Заключённые единственного в Москве женского СИЗО написали в начале 2021 года коллективное письмо в Госдуму и Совет Федерации. Женщины-арестантки рассказывают о пытке. Она выражается в том, что им запрещено звонить домой, детям. Они просят депутатов и сенаторов помочь.
Тему звонков и свиданий, которые по-нынешнему нынешнему законодательству полагаются только с разрешения следствия, мы поднимали не раз. И все же пронзительное письмо женщин раскрывает проблему (они ее называют «кровоточащей») с новых сторон.
«Ежегодно ФСИН тратит колоссальные средства на борьбу с запрещенными в СИЗО мобильными телефонами, — пишут арестантки. — Но никто не задает вопрос о причинах проноса мобильников и не предлагает альтернативы людям, содержащимся в учреждениях. В подавляющем большинстве случаев запрещенные средства мобильной связи используются заключенными не для продолжения преступной деятельности, а как единственный способ общения с родными и близкими. Отсутствие этого общения в течение подчас всего периода заключения (который может быть весьма продолжительным) ведет к нарушению социальных связей людей, вина которых еще не доказана. А даже если человек виноват, цель пенитенциарной системы исправить его, вернув в общество полноценным членом, а не окончательно разорвать его связь с семьей, сделав нецелесообразным сам факт возвращения».
Не так давно как раз в женском СИЗО № 6 произошла показательная сцена. У одной из сиделиц нашли мобильник, вызвали на комиссию, где принимается решение о наказании. А она сразу заявила: «Карцера не боюсь. Отсижу, вернусь в камеру и снова буду искать возможность раздобыть телефон. У меня дома трое детей. Я должна знать, как они, и говорить с ними». Членам комиссии было не по себе после ее слов. Законное право наказать у них есть, а вот моральное? В итоге женщина все равно попала в карцер. И такие истории, увы, стали обыденностью. Средняя цена мобильника в московских СИЗО равна сегодня 40 тысячам рублей, но люди зачастую предпочитают экономить на продуктах, но только иметь телефон.
«Разумным компромиссом могло бы стать предоставление начальником СИЗО разрешений на телефонные переговоры по аналогии с тем, как реализованы эти процессы в исправительных колониях», — предлагают женщины.
Напомним, что в ИК осужденные пользуются таксоматами, звонят по картам. Причем, обычно каждый связывается таким образом с близкими не реже раза в неделю.
В своем письме женщины пишут, как сейчас следователи пользуются своим правом на запреты, как манипулируют этим. Арестантки называют это пыткой.
«Человеку, находящемуся в крайней степени отчаяния, предоставляется выбор: пойти на сделку со следствием путем самооговора, получив взамен телефонный разговор с детьми, или же долгие годы находиться в СИЗО без возможности общаться с родными и близкими».
Женщины пишут из-за решетки, как искусственно затягивают период предварительного следствия, используя это в качестве давления.

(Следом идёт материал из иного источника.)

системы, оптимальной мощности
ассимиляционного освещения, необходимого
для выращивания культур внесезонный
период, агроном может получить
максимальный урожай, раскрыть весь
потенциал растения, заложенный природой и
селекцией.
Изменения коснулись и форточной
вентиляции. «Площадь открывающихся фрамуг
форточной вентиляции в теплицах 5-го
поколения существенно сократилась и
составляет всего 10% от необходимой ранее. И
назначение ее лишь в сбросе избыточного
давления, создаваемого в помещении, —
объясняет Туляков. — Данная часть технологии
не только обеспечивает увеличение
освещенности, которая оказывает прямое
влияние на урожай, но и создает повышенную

То есть те, кто еще мог бы продержаться без звонков несколько месяцев, уже не выдерживают, когда счет идет на года. Кстати, следователи между собой говорят, что женщины первые ломаются, не имея возможности позвонить детям, и идут на сделку.
Это проблема тысяч людей за решеткой и многих тысяч, которые ждут их на воле.

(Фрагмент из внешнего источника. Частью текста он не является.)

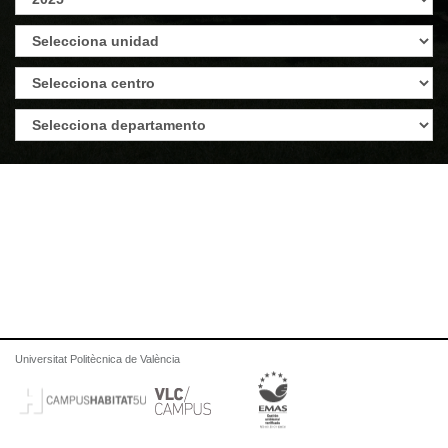
Universitat Politècnica de València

Коллективное письмо адресовано председателю Госдумы Вячеславу Володину и председателю Совета Федерации Валентине Матвиенко (копия есть в СПЧ и ФСИН).

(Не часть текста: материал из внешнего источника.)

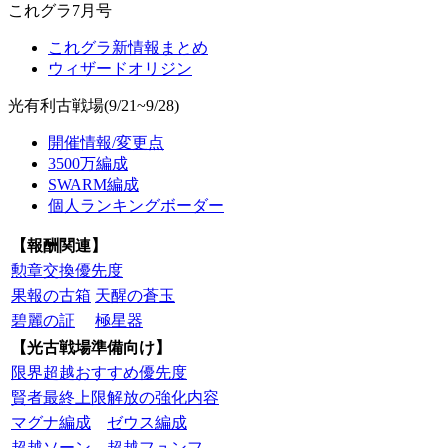
これグラ7月号
これグラ新情報まとめ
ウィザードオリジン
光有利古戦場(9/21~9/28)
開催情報/変更点
3500万編成
SWARM編成
個人ランキングボーダー
【報酬関連】
勲章交換優先度
果報の古箱
天醒の蒼玉
碧麗の証
極星器
【光古戦場準備向け】
限界超越おすすめ優先度
賢者最終上限解放の強化内容
マグナ編成
ゼウス編成
超越ソーン
超越フュンフ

В Госдуму был внесен законопроект, который это изменит: согласно ему, заключенные смогут звонить самым близким (родителями, супругам и детям) без санкции следователя. Более того, члены СПЧ дважды просили президента его поддержать, но пока он даже не прошел первое чтение. Тянут. Недавно Минюст дал ответ: требуется заключения на законопроект правительства РФ. Такой простой, казалось бы, документ, и как много он заставит изменить в работе следствия. Какой будет потерян рычаг для манипуляций! Нужно будет или другой искать, или научиться качественнее работать. К 2024 году законопроект так и не был рассмотрен.